• [Tasks]:
(a) In the article on enabling BitLocker device encryption on Windows 8 RT, where is the BitLocker recovery password put?
(b) List every kind of logon that the BitLocker article says does not trigger BitLocker encryption of the local hard disk.
(c) Write the next part of the BitLocker device encryption article, picking up right after its final sentence.

• [Extract provided]:
________________________________________

How to enable BitLocker device encryption on Windows 8 RT

Summary

This document describes the workflow to enable BitLocker device encryption on the local hard disk of a Windows Surface computer that is running Windows 8 RT. 

The document makes the following points:
  • Logons by guest accounts, local administrator accounts, or Microsoft accounts that are members of the guest group do not trigger BitLocker encryption of the local hard disk. 
  • The first logon by a Microsoft account that is a member of the local computer's Administrators security group triggers BitLocker encryption of the local hard disk. A restart is required to complete the feature configuration. 
  • The BitLocker recovery password is put on the OneDrive share of the administrator-enabled Microsoft account that triggered the encryption. That recovery key is not visible on the OneDrive share when the share is viewed by using a web browser or a OneDrive viewing application.
  • Windows Explorer displays a padlock next to local drives that are BitLocker encrypted. 
  • BitLocker recovery keys may be obtained from the following website through an email message, a telephone call, or a text message: 

More Information

Note The sizes of dialog boxes and other UI elements that are depicted in this article were changed. Changes include the placement of text in a dialog box and the size/aspect ratio. 

To see how the BitLocker device encryption workflow works, follow these steps:
  1. On a new Windows 8 RT-based system, create a Guest account, and then long on by using that account.

________________________________________

• [Information supplied]:
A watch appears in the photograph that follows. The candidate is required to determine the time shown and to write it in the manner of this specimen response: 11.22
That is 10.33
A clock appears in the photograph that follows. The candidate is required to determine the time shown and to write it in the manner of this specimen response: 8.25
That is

________________________________________

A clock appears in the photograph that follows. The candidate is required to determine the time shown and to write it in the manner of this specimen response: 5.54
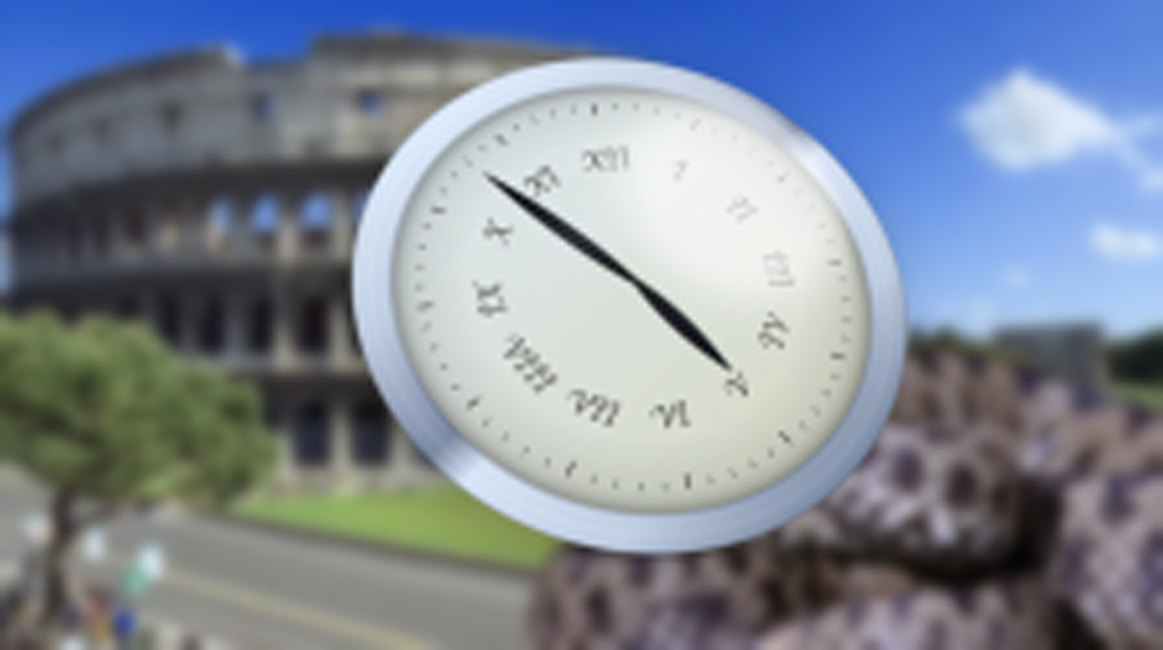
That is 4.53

________________________________________

• [Responses]:
(a) On the OneDrive share of the administrator-enabled Microsoft account that triggered the encryption.

(b)
- Logons by guest accounts
- Logons by local administrator accounts
- Logons by Microsoft accounts that are members of the guest group

(c)
  2. Check the BitLocker status in Control Panel. The Guest user cannot invoke BitLocker encryption.



  3. Create a Microsoft account, and then associate that account with the Guest account that you created in step 1.

  4. Log off.  
  5. Log on by using the Microsoft account that you created in step 3. Notice that the BitLocker add-in reports that the drive is not protected. 
  6. Restart the computer, and then log on again by using the Microsoft account that you created in step 3. Notice that the BitLocker protection status remains unchanged. 

    The net result is that logons that were made by using Microsoft accounts that are members of the Guest group do not trigger BitLocker encryption of the hard disk. 
  7. Create a new local account that is a member of the local computer's Administrators security group. Notice that the BitLocker add-in reports that the drive is not protected. 
  8. Restart the computer. Again, notice that the BitLocker add-in reports that the drive is not protected. 

    The net result is that user logons that were made by using local computer accounts that are members of the Administrators group do not trigger BitLocker encryption of the hard disk. 
  9. Associate the administrator account that you created in step 7 with a new Microsoft account. 
  10. Log on by using the Microsoft account that now has administrator permissions. Notice the following on-screen message:

    Configuring Windows Feature
    X % computer
    Do not turn off your computer
  11. Restart the computer when you are prompted, and notice that the "Configuring Windows Feature" operation continues.  

    The net result is that the first logon by a Microsoft account that is a member of the local computer's Administrators group triggers BitLocker encryption of the local drive. 
  12. Log on by using the Microsoft account that is a member of the Administrators group that you originally created in step 7. Notice the text change that is displayed by the BitLocker item in Control Panel.


  13. The padlock icon in Windows Explorer reports that the local drive is BitLocker protected.



  14. Notice that OneDrive never identifies the BitLocker recovery key.

    Even after the local drive is clearly BitLocker encrypted and the Control Panel UI says that the BitLocker recovery key is stored on the first logon of a Microsoft account that is a member of the local computer's administrative group, OneDrive does not show any BitLocker-related files.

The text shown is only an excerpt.